▶ [WORK INSTRUCTION]: Every line below that contains the word "DUPLEX" must be copied.

ENTRIES PROVIDED START

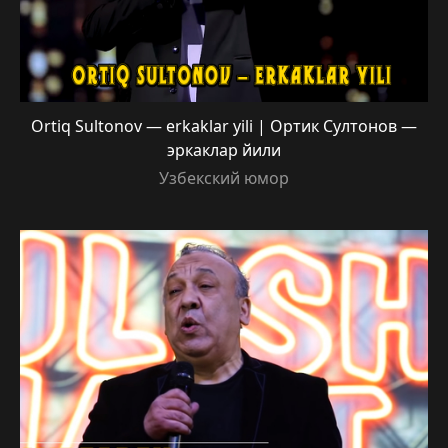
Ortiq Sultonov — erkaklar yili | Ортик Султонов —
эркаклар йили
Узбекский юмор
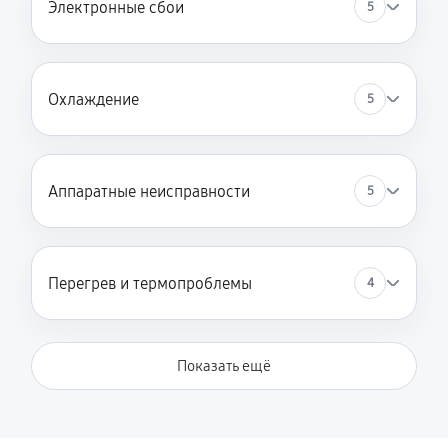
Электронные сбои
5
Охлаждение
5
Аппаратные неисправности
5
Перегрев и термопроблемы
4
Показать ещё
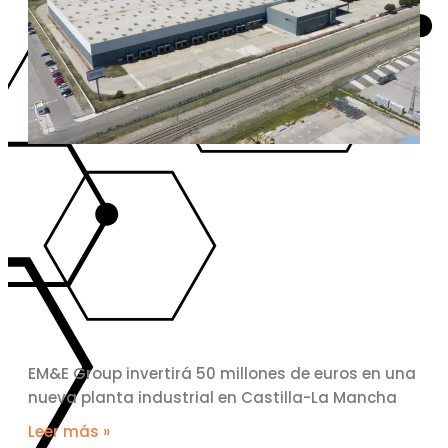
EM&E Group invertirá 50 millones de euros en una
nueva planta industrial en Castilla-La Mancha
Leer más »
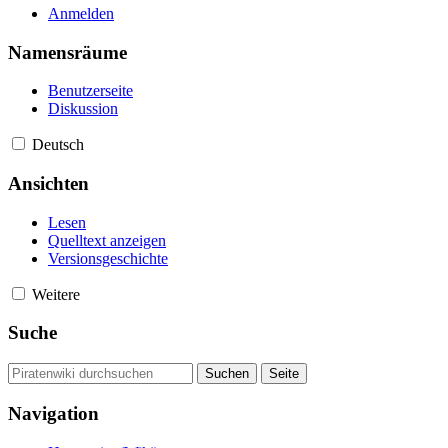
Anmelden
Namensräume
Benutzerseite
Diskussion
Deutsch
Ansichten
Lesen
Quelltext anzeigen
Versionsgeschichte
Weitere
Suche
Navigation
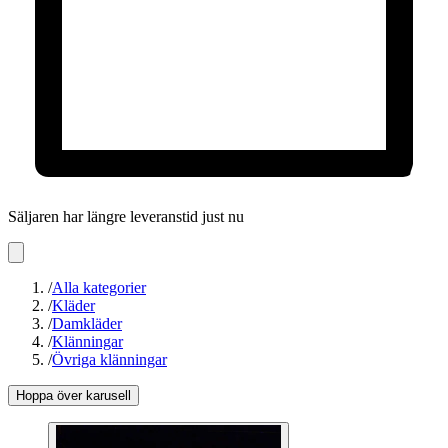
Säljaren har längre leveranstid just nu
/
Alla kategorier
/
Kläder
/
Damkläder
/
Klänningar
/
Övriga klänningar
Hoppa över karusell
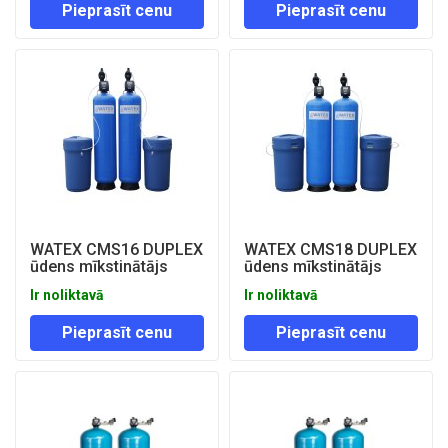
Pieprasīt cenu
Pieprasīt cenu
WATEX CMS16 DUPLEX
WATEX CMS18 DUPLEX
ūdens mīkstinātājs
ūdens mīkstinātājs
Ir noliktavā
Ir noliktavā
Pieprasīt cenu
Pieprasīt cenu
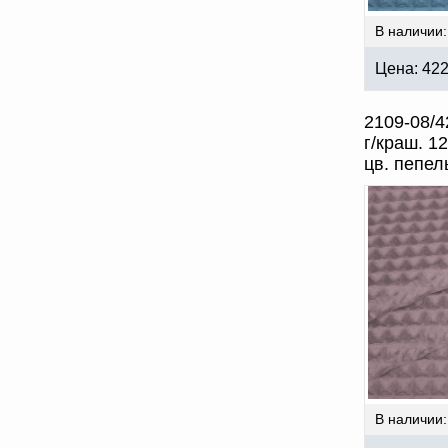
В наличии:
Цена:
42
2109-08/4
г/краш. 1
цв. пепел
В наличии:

ENTRIES PROVIDED END

▶ [ANSWER TO THE EXERCISE]:
WATEX CMS16 DUPLEX
WATEX CMS18 DUPLEX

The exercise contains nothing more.